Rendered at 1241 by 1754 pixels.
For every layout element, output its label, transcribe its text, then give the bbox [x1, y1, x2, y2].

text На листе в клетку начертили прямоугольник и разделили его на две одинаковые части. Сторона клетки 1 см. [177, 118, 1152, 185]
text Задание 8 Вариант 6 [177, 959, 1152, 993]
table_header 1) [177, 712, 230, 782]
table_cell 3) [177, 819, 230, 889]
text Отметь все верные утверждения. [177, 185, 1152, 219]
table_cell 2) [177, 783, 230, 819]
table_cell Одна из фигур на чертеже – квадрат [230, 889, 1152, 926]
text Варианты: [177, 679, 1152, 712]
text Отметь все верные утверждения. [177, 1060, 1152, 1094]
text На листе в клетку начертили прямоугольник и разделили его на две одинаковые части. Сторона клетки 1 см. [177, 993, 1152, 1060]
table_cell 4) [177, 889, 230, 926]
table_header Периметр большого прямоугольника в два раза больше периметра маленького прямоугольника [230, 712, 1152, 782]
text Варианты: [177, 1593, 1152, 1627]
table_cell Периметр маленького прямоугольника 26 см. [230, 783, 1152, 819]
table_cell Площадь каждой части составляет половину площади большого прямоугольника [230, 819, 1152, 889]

_ _ _ _ _ _ _

• PROBLEM STATEMENT
Reproduce the material in full, with no word added or dropped.

• ANSWER
Rendered at 1241 by 1754 pixels.
For every layout element, output its label, transcribe its text, then give the bbox [x1, y1, x2, y2].

text На листе в клетку начертили прямоугольник и разделили его на две одинаковые части. Сторона клетки 1 см. [177, 118, 1152, 185]
text Задание 8 Вариант 6 [177, 959, 1152, 993]
table_header 1) [177, 712, 230, 782]
table_cell 3) [177, 819, 230, 889]
text Отметь все верные утверждения. [177, 185, 1152, 219]
table_cell 2) [177, 783, 230, 819]
table_cell Одна из фигур на чертеже – квадрат [230, 889, 1152, 926]
text Варианты: [177, 679, 1152, 712]
text Отметь все верные утверждения. [177, 1060, 1152, 1094]
text На листе в клетку начертили прямоугольник и разделили его на две одинаковые части. Сторона клетки 1 см. [177, 993, 1152, 1060]
table_cell 4) [177, 889, 230, 926]
table_header Периметр большого прямоугольника в два раза больше периметра маленького прямоугольника [230, 712, 1152, 782]
text Варианты: [177, 1593, 1152, 1627]
table_cell Периметр маленького прямоугольника 26 см. [230, 783, 1152, 819]
table_cell Площадь каждой части составляет половину площади большого прямоугольника [230, 819, 1152, 889]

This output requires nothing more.